Professional awards and recognition include a 2008 New Jersey Print and Paper Fellowship, Brodsky Center for Innovative Editions, Rutgers University, a Puffin Foundation
Grant, Change, Inc. grant, a MacDowell Colony Residency and travel
award, Virginia Center and Vermont Studio Center residencies, Cooper
Union Summer residency, two project based grants from the city of
Chicago, Aljira EMERGE 2000 program participant, and was an
Artist-in-Residence at the Newark Museum. She was also a yearlong
Visiting Artist at Weir Farm in Wilton, CT.
Ms. Murphy has exhibited widely in galleries and Museums nationally.
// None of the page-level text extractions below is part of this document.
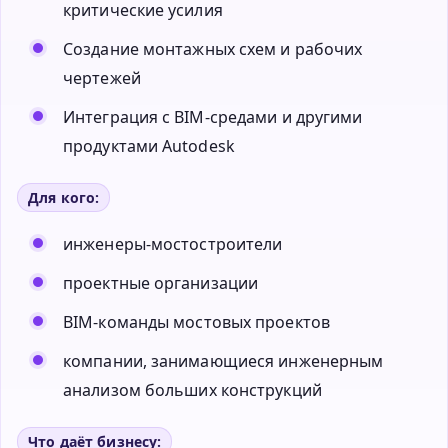
критические усилия
Создание монтажных схем и рабочих
чертежей
Интеграция с BIM-средами и другими
продуктами Autodesk
Для кого:
инженеры-мостостроители
проектные организации
BIM-команды мостовых проектов
компании, занимающиеся инженерным
анализом больших конструкций
Что даёт бизнесу:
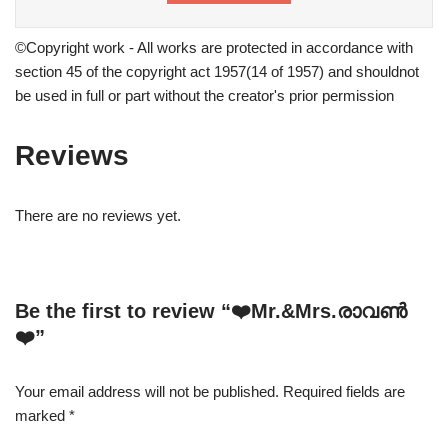
©Copyright work - All works are protected in accordance with
section 45 of the copyright act 1957(14 of 1957) and shouldnot
be used in full or part without the creator's prior permission
Reviews
There are no reviews yet.
Be the first to review “❤️Mr.&Mrs.രാവൺ
❤️”
Your email address will not be published.
Required fields are
marked
*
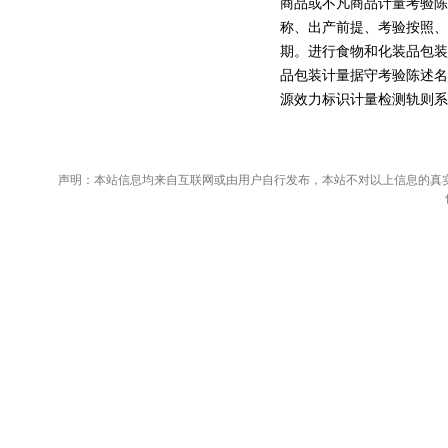
商品或不凡商品计量考验陈
称、出产前提、考验按照、
期。进行食物和化装品包装
品包装计量据守考验陈述名
源效力标识计量检测轨则系
声明：本站信息均来自互联网或由用户自行发布，本站不对以上信息的真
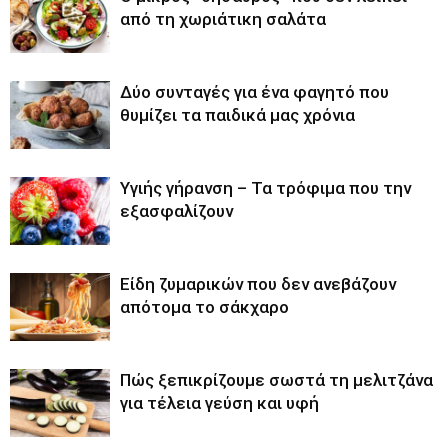
από τη χωριάτικη σαλάτα
Δύο συνταγές για ένα φαγητό που
θυμίζει τα παιδικά μας χρόνια
Υγιής γήρανση – Τα τρόφιμα που την
εξασφαλίζουν
Είδη ζυμαρικών που δεν ανεβάζουν
απότομα το σάκχαρο
Πώς ξεπικρίζουμε σωστά τη μελιτζάνα
για τέλεια γεύση και υφή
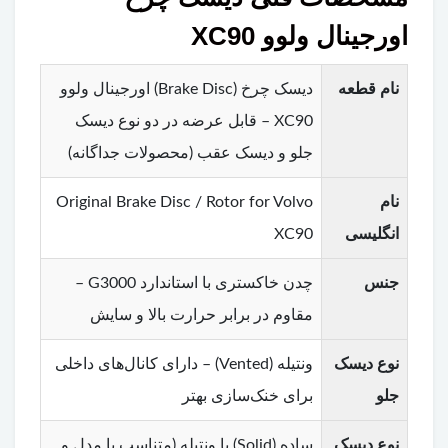
اورجینال ولوو XC90
نام قطعه
دیسک چرخ (Brake Disc) اورجینال ولوو
XC90 – قابل عرضه در دو نوع دیسک
جلو و دیسک عقب (محصولات جداگانه)
نام
Original Brake Disc / Rotor for Volvo
انگلیسی
XC90
جنس
چدن خاکستری با استاندارد G3000 –
مقاوم در برابر حرارت بالا و سایش
نوع دیسک
ونتیله (Vented) – دارای کانال‌های داخلی
جلو
برای خنک‌سازی بهتر
نوع دیسک
ساده (Solid) یا ونتیله (متناسب با مدل و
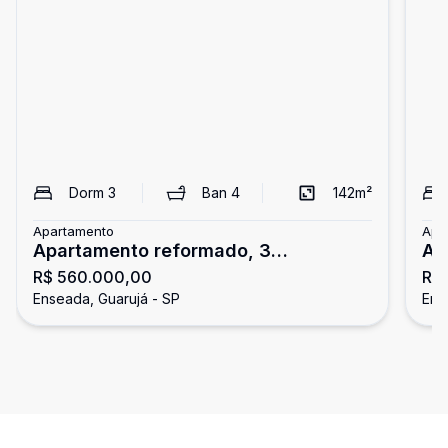
Dorm
3
Ban
4
142
m²
Apartamento
Apa
Apartamento reformado, 3
Ap
R$ 560.000,00
R$
dormitórios, Enseada, Guarujá
3 
Enseada, Guarujá - SP
Ens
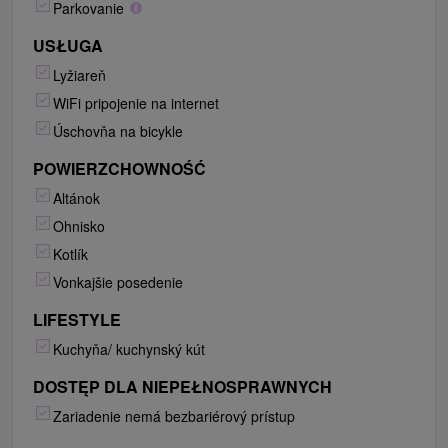
Parkovanie
USŁUGA
Lyžiareň
WiFi pripojenie na internet
Úschovňa na bicykle
POWIERZCHOWNOŚĆ
Altánok
Ohnisko
Kotlík
Vonkajšie posedenie
LIFESTYLE
Kuchyňa/ kuchynský kút
DOSTĘP DLA NIEPEŁNOSPRAWNYCH
Zariadenie nemá bezbariérový prístup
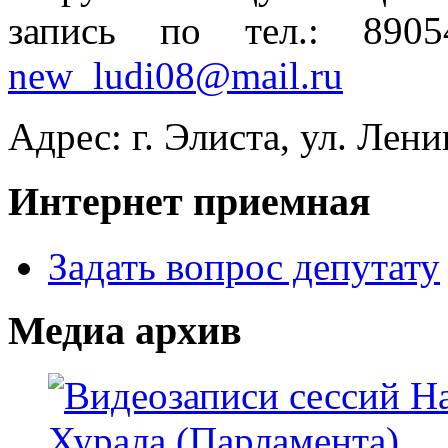
запись по тел.: 890
new_ludi08@mail.ru
Адрес: г. Элиста, ул. Лени
Интернет приемная
Задать вопрос депутату
Медиа архив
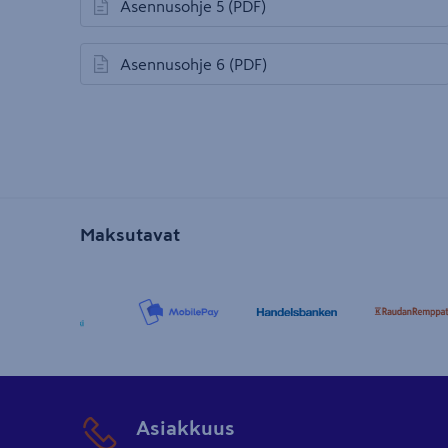
Asennusohje 5
(PDF)
avautuu uuteen välilehteen
Asennusohje 6
(PDF)
avautuu uuteen välilehteen
Maksutavat
Asiakkuus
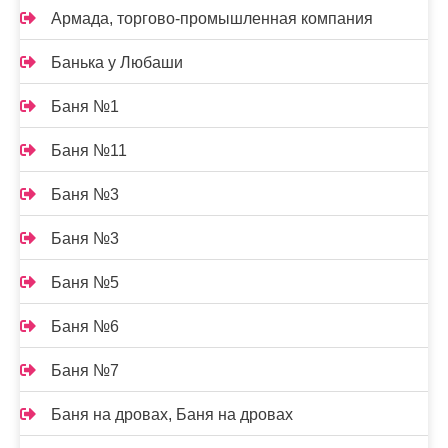
Армада, торгово-промышленная компания
Банька у Любаши
Баня №1
Баня №11
Баня №3
Баня №3
Баня №5
Баня №6
Баня №7
Баня на дровах, Баня на дровах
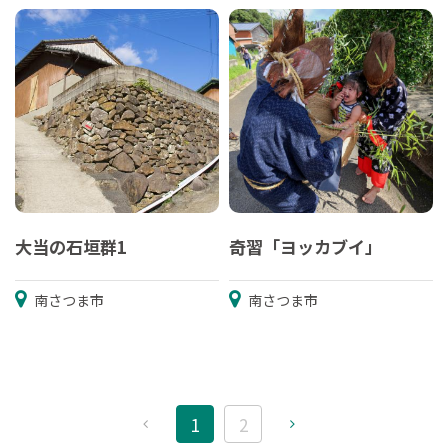
大当の石垣群1
奇習「ヨッカブイ」
南さつま市
南さつま市
1
2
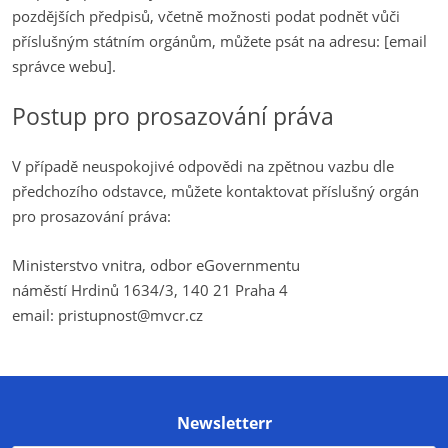
pozdějších předpisů, včetně možnosti podat podnět vůči
příslušným státním orgánům, můžete psát na adresu: [email
správce webu].
Postup pro prosazování práva
V případě neuspokojivé odpovědi na zpětnou vazbu dle
předchozího odstavce, můžete kontaktovat příslušný orgán
pro prosazování práva:
Ministerstvo vnitra, odbor eGovernmentu
náměstí Hrdinů 1634/3, 140 21 Praha 4
email: pristupnost@mvcr.cz
Newsletterr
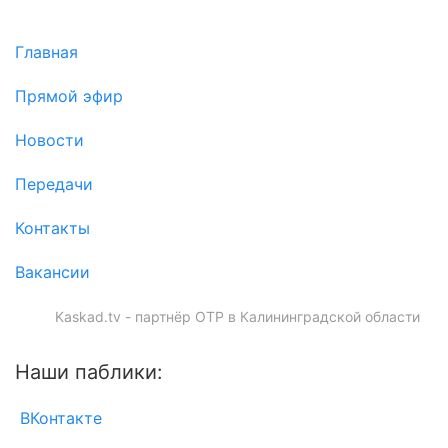
Главная
Прямой эфир
Новости
Передачи
Контакты
Вакансии
Kaskad.tv - партнёр ОТР в Калининградской области
Наши паблики:
ВКонтакте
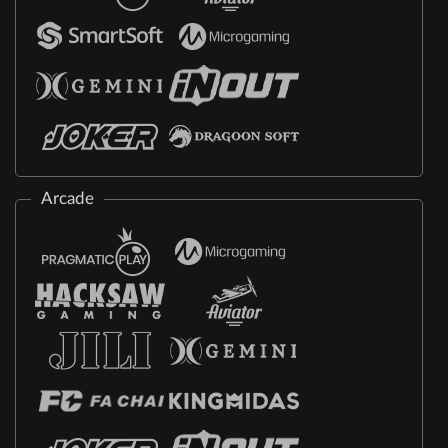
Arcade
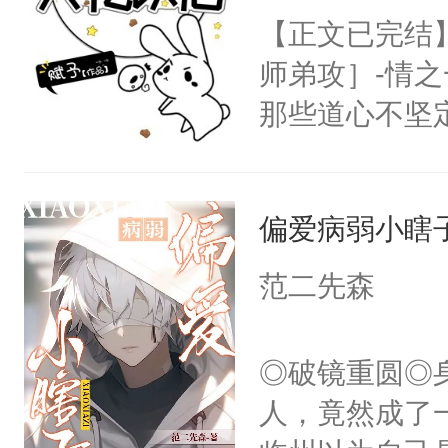
【正文已完结
师弟攻］-情
那些道心不坚
到了师弟，无
甚至为此一念
偏爱病弱小瞎
妄。当他看到
白，这一切终
范二先森
头。而宗门也
子，门下所有
◎破镜重圆◎
杀了同为魔道
人，竟然成了
绝于师门前。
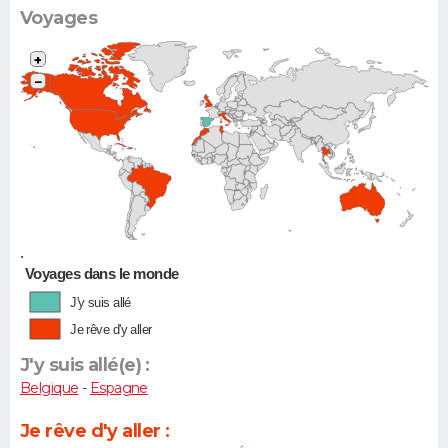
Voyages
+
−
•
Voyages dans le monde
J'y suis allé
Je rêve d'y aller
J'y suis allé(e) :
Belgique
-
Espagne
Je rêve d'y aller :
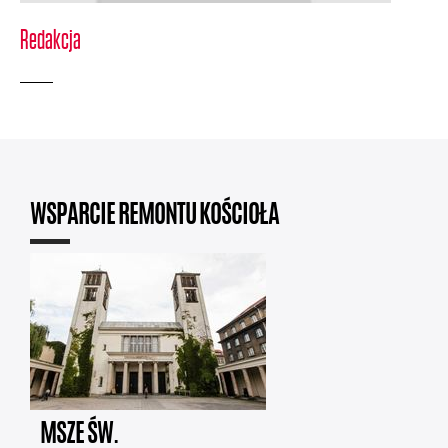
Redakcja
WSPARCIE REMONTU KOŚCIOŁA
MSZE ŚW.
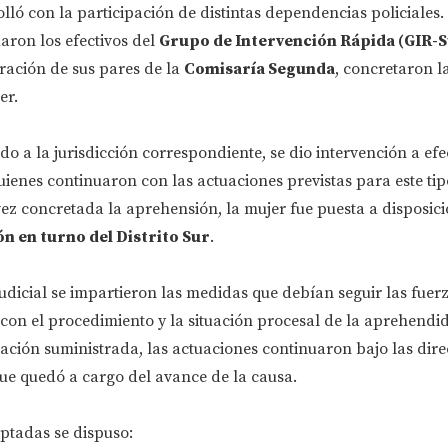
olló con la participación de distintas dependencias policiales
aron los efectivos del
Grupo de Intervención Rápida (GIR-S
ración de sus pares de la
Comisaría Segunda
, concretaron l
er.
do a la jurisdicción correspondiente, se dio intervención a efe
quienes continuaron con las actuaciones previstas para este tip
z concretada la aprehensión, la mujer fue puesta a disposici
ón en turno del Distrito Sur
.
dicial se impartieron las medidas que debían seguir las fuer
con el procedimiento y la situación procesal de la aprehendi
ción suministrada, las actuaciones continuaron bajo las direc
ue quedó a cargo del avance de la causa.
ptadas se dispuso:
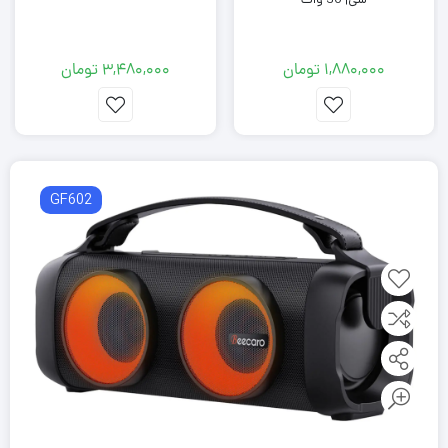
1,880,000
تومان
3,480,000
تومان
GF602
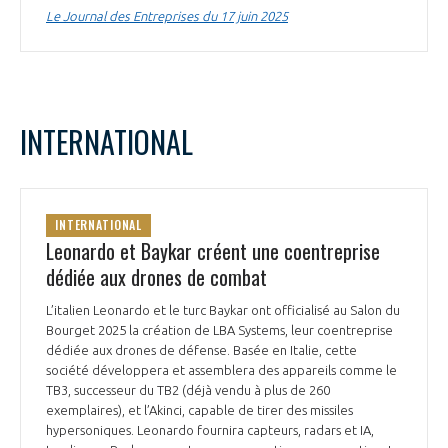
Le Journal des Entreprises du 17 juin 2025
INTERNATIONAL
INTERNATIONAL
Leonardo et Baykar créent une coentreprise
dédiée aux drones de combat
L’italien Leonardo et le turc Baykar ont officialisé au Salon du
Bourget 2025 la création de LBA Systems, leur coentreprise
dédiée aux drones de défense. Basée en Italie, cette
société développera et assemblera des appareils comme le
TB3, successeur du TB2 (déjà vendu à plus de 260
exemplaires), et l’Akinci, capable de tirer des missiles
hypersoniques. Leonardo fournira capteurs, radars et IA,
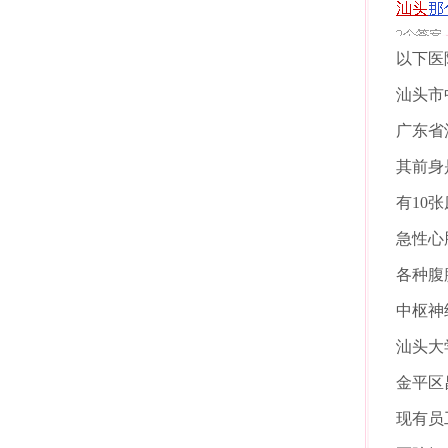
以下医
汕头市
广东省
其前身
有10
急性心
各种腹
中枢神
汕头大
金平区
现有员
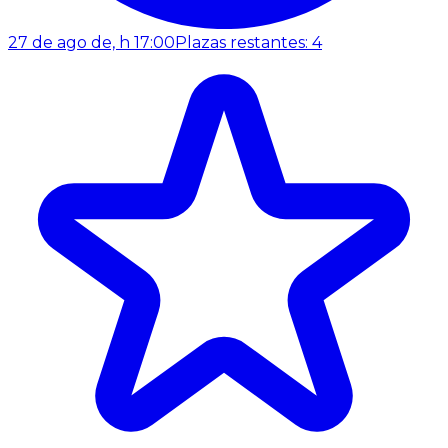
27 de ago de, h 17:00
Plazas restantes: 4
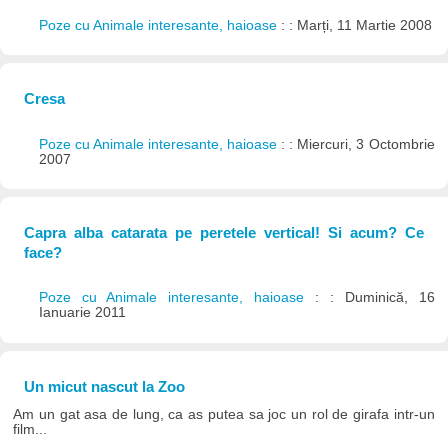
Poze cu Animale interesante, haioase
: : Marți, 11 Martie 2008
Cresa
Poze cu Animale interesante, haioase
: : Miercuri, 3 Octombrie
2007
Capra alba catarata pe peretele vertical! Si acum? Ce
face?
Poze cu Animale interesante, haioase
: : Duminică, 16
Ianuarie 2011
Un micut nascut la Zoo
Am un gat asa de lung, ca as putea sa joc un rol de girafa intr-un
film...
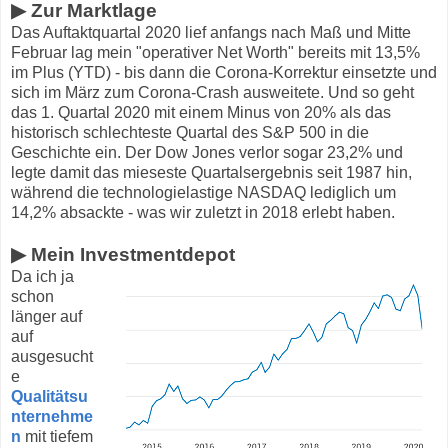
▶ Zur Marktlage
Das Auftaktquartal 2020 lief anfangs nach Maß und Mitte
Februar lag mein "operativer Net Worth" bereits mit 13,5%
im Plus (YTD) - bis dann die Corona-Korrektur einsetzte und
sich im März zum Corona-Crash ausweitete. Und so geht
das 1. Quartal 2020 mit einem Minus von 20% als das
historisch schlechteste Quartal des S&P 500 in die
Geschichte ein. Der Dow Jones verlor sogar 23,2% und
legte damit das mieseste Quartalsergebnis seit 1987 hin,
während die technologielastige NASDAQ lediglich um
14,2% absackte - was wir zuletzt in 2018 erlebt haben.
▶ Mein Investmentdepot
Da ich ja
schon
länger auf
auf
ausgesucht
e
Qualitätsu
nternehme
n
mit tiefem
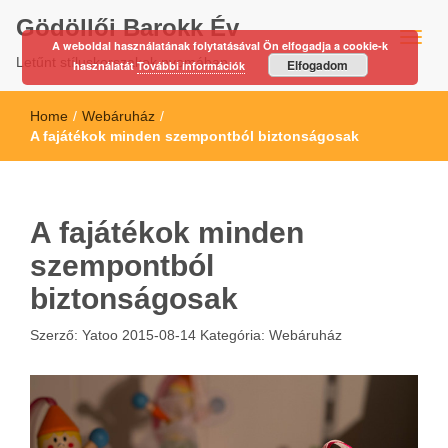
Gödöllői Barokk Év
A weboldal használatának folytatásával Ön elfogadja a cookie-k
Letűnt stíluskorszakok nyomában…
Elfogadom
használatát
További információk
Home
/
Webáruház
/
A fajátékok minden szempontból biztonságosak
A fajátékok minden
szempontból
biztonságosak
Szerző:
Yatoo
2015-08-14
Kategória:
Webáruház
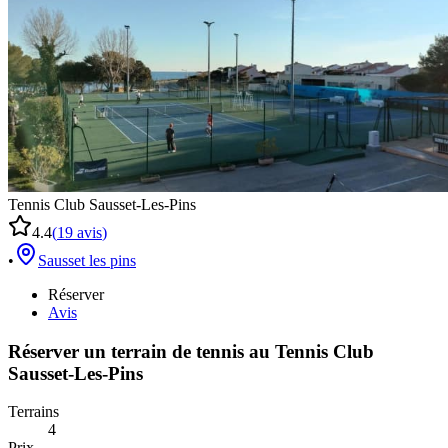
Tennis Club Sausset-Les-Pins
4.4
(
19
avis
)
•
Sausset les pins
Réserver
Avis
Réserver un terrain de
tennis
au
Tennis Club
Sausset-Les-Pins
Terrains
4
Prix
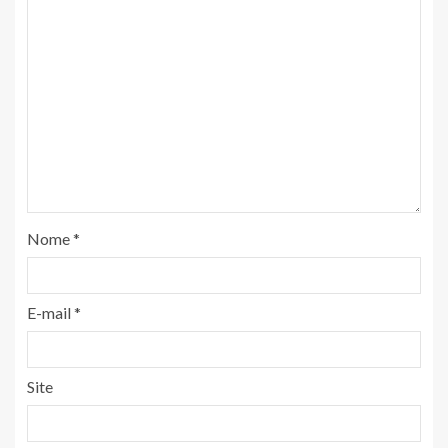
Nome
*
E-mail
*
Site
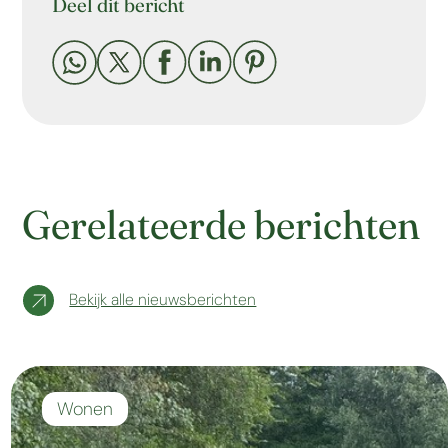
Deel dit bericht





Gerelateerde berichten
Bekijk alle nieuwsberichten
Wonen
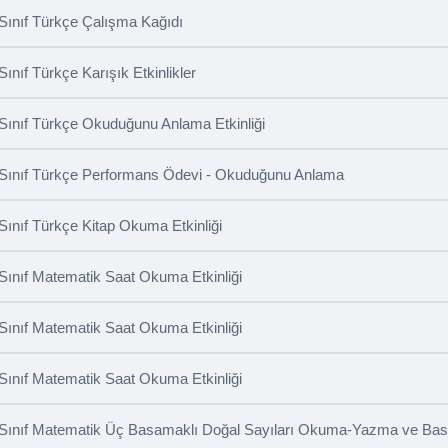
 Sınıf Türkçe Çalışma Kağıdı
 Sınıf Türkçe Karışık Etkinlikler
 Sınıf Türkçe Okuduğunu Anlama Etkinliği
 Sınıf Türkçe Performans Ödevi - Okuduğunu Anlama
 Sınıf Türkçe Kitap Okuma Etkinliği
 Sınıf Matematik Saat Okuma Etkinliği
 Sınıf Matematik Saat Okuma Etkinliği
 Sınıf Matematik Saat Okuma Etkinliği
 Sınıf Matematik Üç Basamaklı Doğal Sayıları Okuma-Yazma ve Ba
Recent exhibitions include solo exhibitions at Cheryl McGinnis Gallery
in NY (Good Girls/ Bad Girls), Pentimenti Gallery in Philadelphia (The Ballerina Project), and Margaret Murphy: Guest Artist to the Permanent Collection at the Jersey City Museum (Sept.-Dec. 2005). Group exhibitions include Women Artists
at HPGRP Gallery in NY and Tokyo, and numerous group exhibitions in the
NY, NJ, Boston, Philadelphia areas. Museum exhibitions include The Feminine Mystique exhibition at Jersey City Museum (Sept. 2007), Cultural Exploration: New Jersey Arts Annual at the Morris Museum, SKIN DEEP at The Islip Museum in NY, Montclair Museum of Art, and The Newark Museum.
In addition to making and exhibiting work Margaret Murphy is a curator
in her exhibition space The Garage in Jersey City.

Ryan Schroeder
Ryan's
first project at Aferro will be the construction of a miniature wooden
oil tower (approximately 9’ tall) with 5-7 interchangeable platforms.
On each platform a basin, made from beeswax, will house frozen
sculptures made from casein paint. The forms of these paint-sculptures
will resemble gas cans.
His work offers a "critique of
materialist philosophy by making the unseen incarnate and
dematerializing objects found within the immediate environment. The
violence inherent in the depreciation of visualization is called into
question in order to strategize new ways of being..."
In recent
projects, vessels (milk cartons, wine bottles, etc.) derived from the
artist's own consumptive practices have been cast
in frozen casein
and encaustic and displayed as disappearing still lifes in the streets
of New York City. As the sculptures dissolve, they begin to suggest
monochromatic paintings, transforming the dross of the world into a
subject of meditation.
"This act of recycling underlies the ambivalent relationship between object and image. As the ubiquitous, commercial vessel
loses
its formal status and cultural significance, it simultaneously becomes
material for a less distinct, yet more complex, referent."

Sara Wolfe
Sara Wolfe's
abstract paintings reference a childlike sense of space. She will be
working on murals within her studio space utilizing rejected mixed
house paint from the local Home Depot and independent hardware stores,
in a process that she believes "ties local residents to the mural."
"As infants learning to draw make
figures with twenty arms, they express a new awareness of their limbs
rather than a representational observation. My act of painting
similarly involves capturing our physical experience of existing in the
world, and memories of those heightened moments of awareness.
My interest lies in memory: how we re-create, embellish and merge it with other experiences. I reference a physical experience from a moment ago and a tangential childhood memory in the same image. My work ultimately reveals a sense of play and a longing to re-create that state of innocence."
Sara's previous residencies include Creative Center, New York, NY, Byrdcliffe Artist Colony, Woodstock/ Byrdcliffe Guild, Woodstock, NY and Vermont Studio Centers, Johnson, VT.